Bu durum beraberinde güçlü bir işsizlik dalgasına neden olur mu diye konuşulurken dün o istenmeyen açıklama geldi ve daralan satışlar ile teknolojik gelişmeler bahane edilerek binlerce çalışanın işine son verileceği açıklandı.
Başta beyaz eşya tarafı olmak üzere, imalat sektöründe önüne geçilemeyen ham madde fiyatlarındaki yükselme hem üretimi hem de işsizliği adeta tehdit etmekte. Vestel’in 2000 emekçiyi işten çıkaracağı haberi herkesi üzdü.

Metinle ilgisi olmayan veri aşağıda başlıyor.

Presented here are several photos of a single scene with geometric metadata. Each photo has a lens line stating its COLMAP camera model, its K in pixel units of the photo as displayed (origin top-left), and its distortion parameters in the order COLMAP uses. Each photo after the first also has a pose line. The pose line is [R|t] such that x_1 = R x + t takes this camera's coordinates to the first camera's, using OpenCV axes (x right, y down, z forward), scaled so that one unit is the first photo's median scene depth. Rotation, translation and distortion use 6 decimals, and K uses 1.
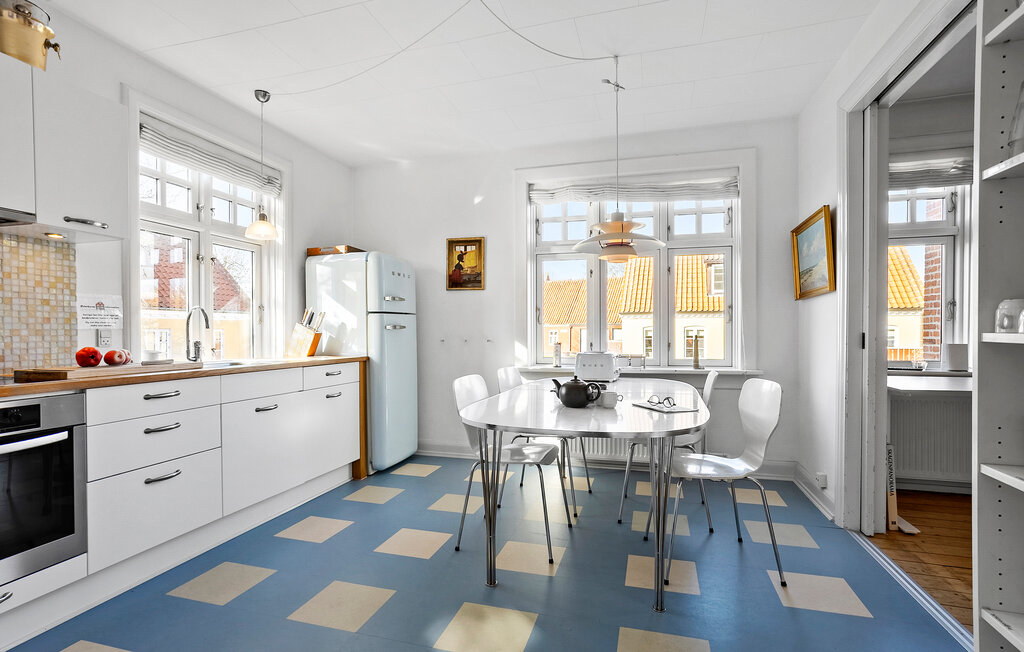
lens RADIAL K [[503.7, 0, 503.2], [0, 503.7, 334.3], [0, 0, 1]] dist [0.000976, 0.001010]
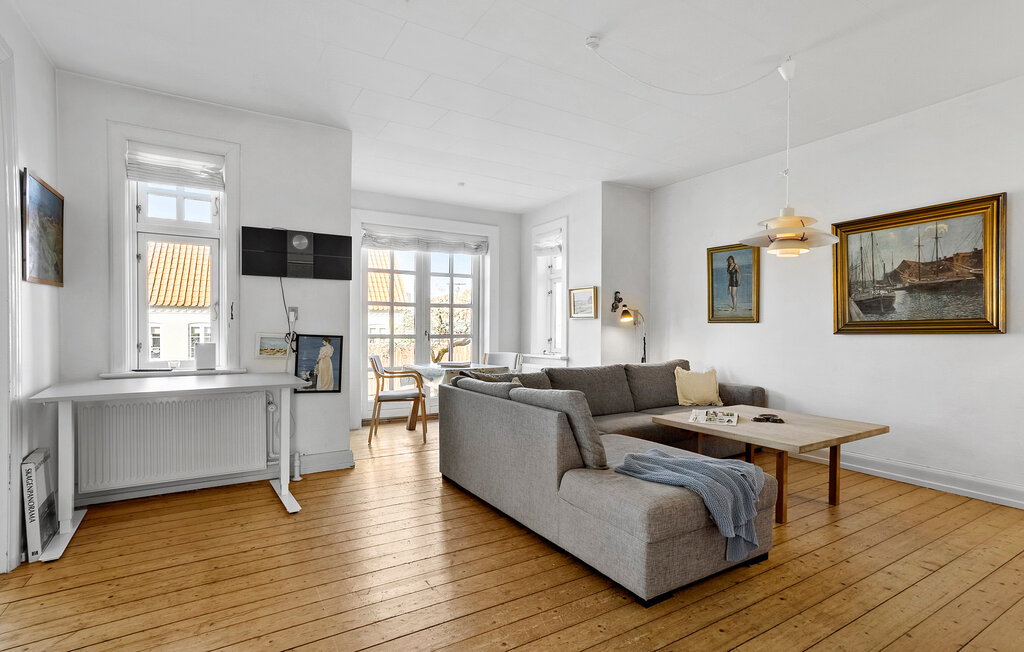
lens RADIAL K [[503.7, 0, 503.2], [0, 503.7, 334.3], [0, 0, 1]] dist [0.000976, 0.001010]
pose [[0.676365, -0.002113, 0.736564, 0.439017], [-0.001996, 0.999987, 0.004701, -0.004663], [-0.736564, -0.004650, 0.676352, -0.114634]]
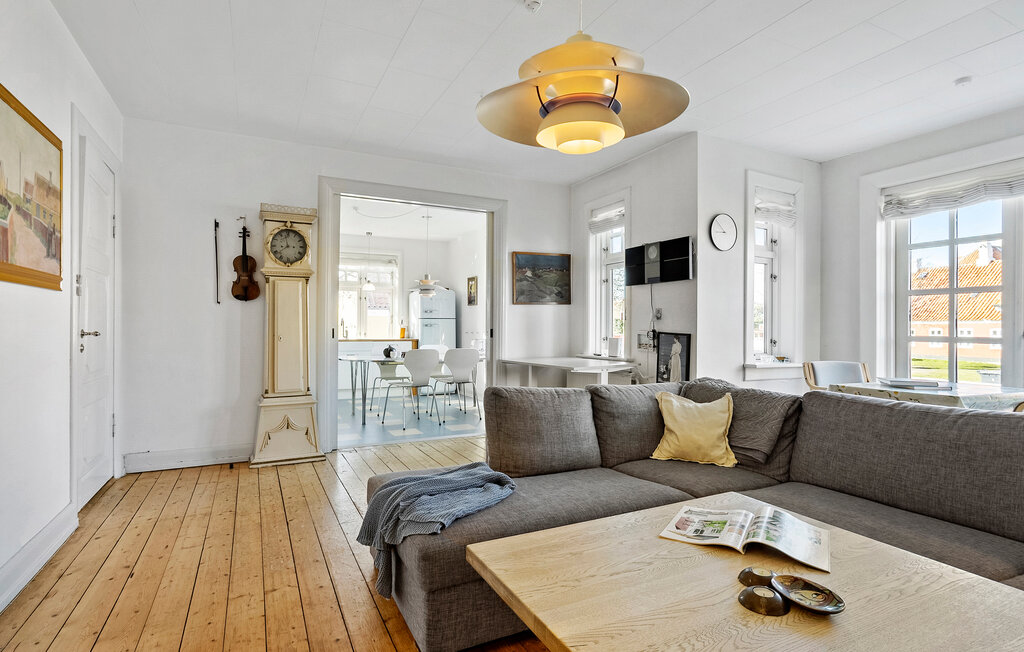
lens RADIAL K [[511.6, 0, 512.0], [0, 511.6, 326.0], [0, 0, 1]] dist [-0.000403, 0.000095]
pose [[0.690232, 0.002963, -0.723582, 1.370851], [-0.009931, 0.999936, -0.005378, -0.003722], [0.723520, 0.010898, 0.690217, -0.174350]]
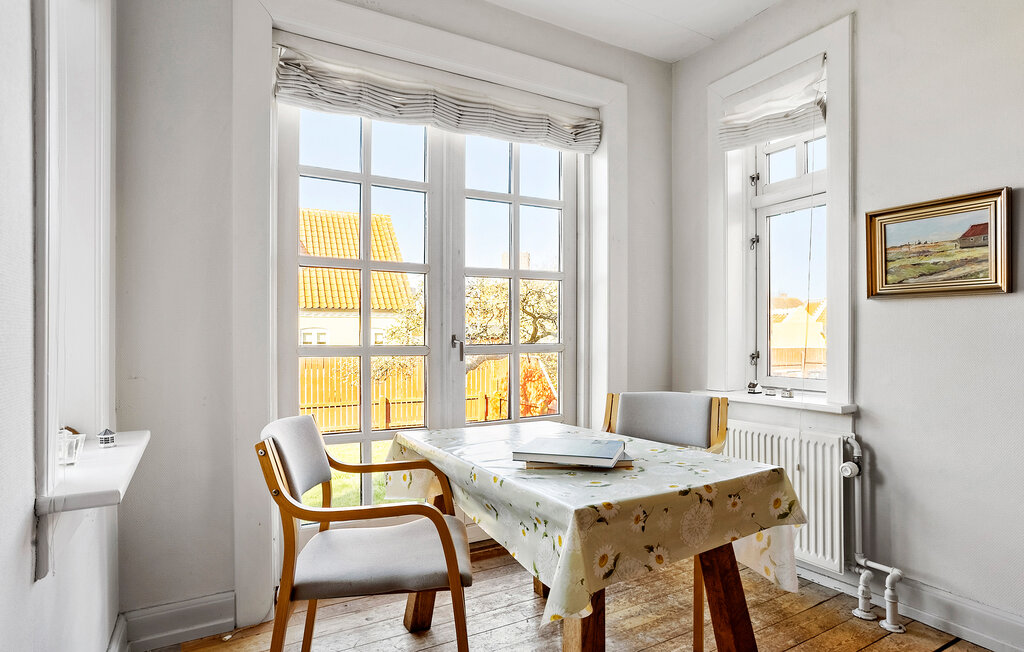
lens RADIAL K [[550.9, 0, 512.0], [0, 550.9, 340.3], [0, 0, 1]] dist [-0.048736, 0.037577]
pose [[0.680411, -0.005724, 0.732809, 0.936308], [0.003032, 0.999983, 0.004996, -0.005127], [-0.732825, -0.001177, 0.680416, 0.545460]]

Konkordato tarafında sıkı para politikasının getirdiği olumsuz sonuçların görece daha küçük firmalar üzerinde ne kadar büyük baskı ve risk yarattığını son iki yıldır hep birlikte takip etmekteyiz. Yüksek faizlerle oluşturulan finansal yeniden yapılandırmalar günün sonunda daha büyük borçların ödenmesine neden olmakta… Acil olarak ucuz para, fiyatı yükselmeyen hammadde ve gerçekten düşen enflasyon verileri hep birlikte yakalanmak zorunda.

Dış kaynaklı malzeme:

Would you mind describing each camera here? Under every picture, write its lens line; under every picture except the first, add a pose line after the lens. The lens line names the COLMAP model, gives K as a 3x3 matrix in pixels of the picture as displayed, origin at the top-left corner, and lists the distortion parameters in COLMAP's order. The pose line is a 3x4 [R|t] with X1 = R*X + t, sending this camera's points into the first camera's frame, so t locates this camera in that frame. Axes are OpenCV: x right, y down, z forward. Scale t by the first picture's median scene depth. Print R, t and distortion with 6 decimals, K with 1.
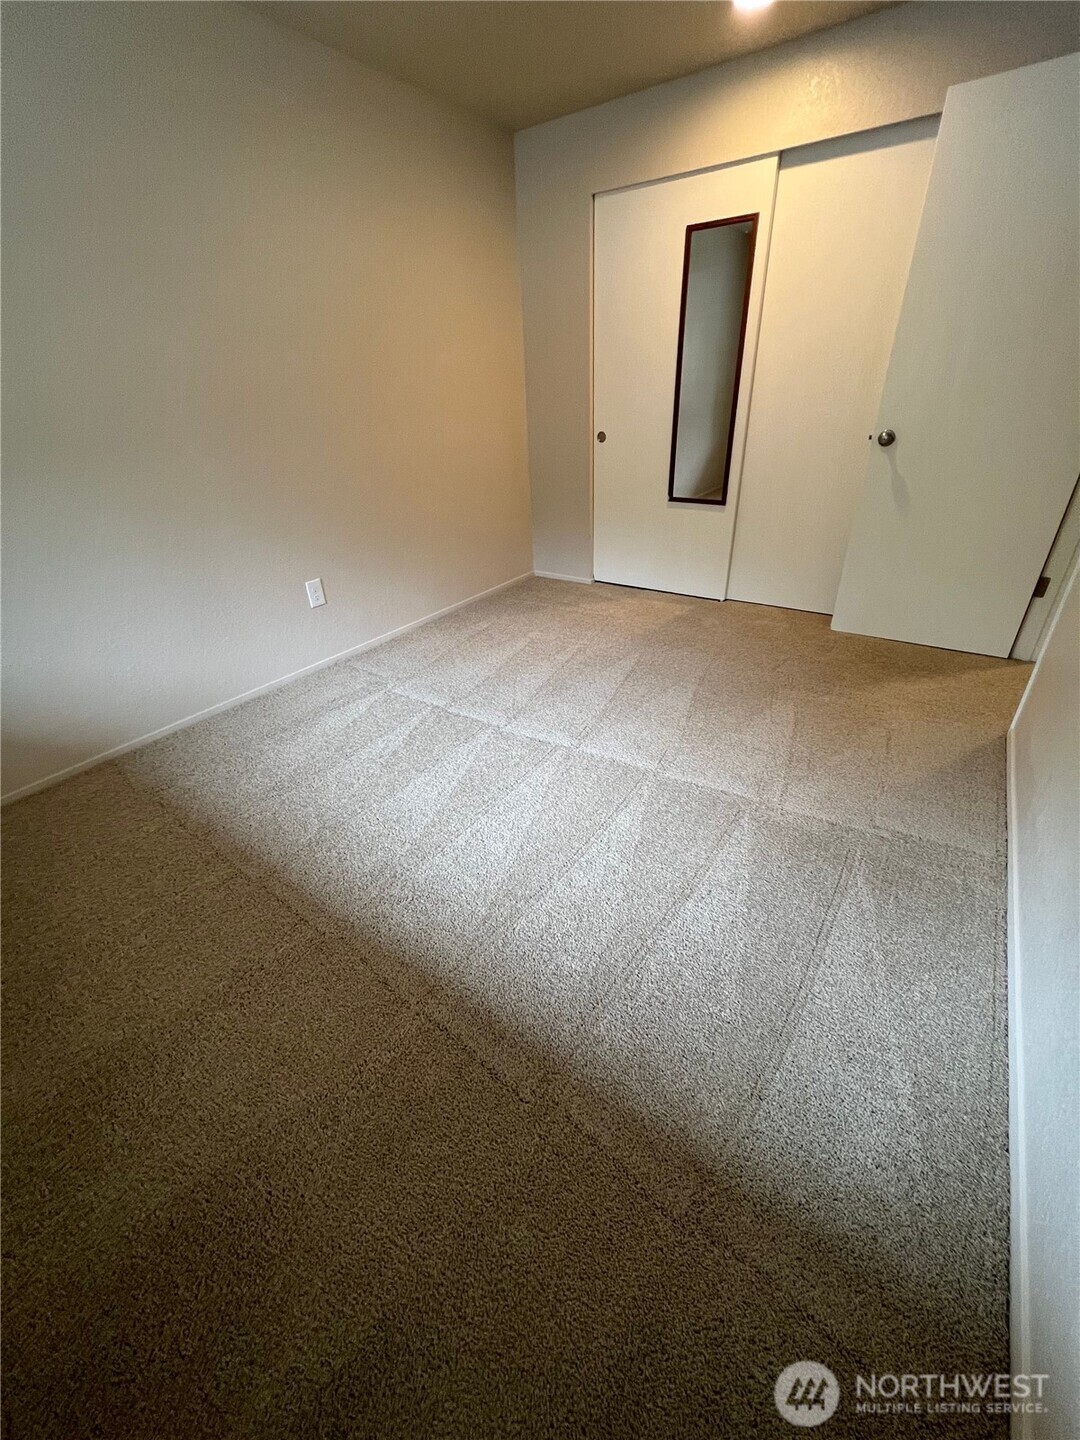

Borcun borçla ödenmesi mümkün olmadığı gibi varlık satışları yolu ile elde edilen gelirlerden uzun soluklu üretimin desteklenmesi de mümkün değil. Bu doğrultuda tüm sektörlerde üretim bantlarının yeniden güçlü bir şekilde çalışması ve fiyat istikrarının sağlanması ile en azından mevcut istihdam sayılarının korunması önemli.
Alınacak Önlemlerin Başında Hukuki Güvence Şart
Sıcak paraya olan ihtiyacın karşılanması, yabancı sermayenin yönünü tekrar ve güçlü bir şekilde ülkemize çevirmesi şart. Bu yönde yabancının ilgisini çekecek bir dizi hukuki önlem ve finansal piyasalarda güven uyandırıcı adımların büyük bir kararlılıkla atılmaması halinde yarın çok geç olabilir.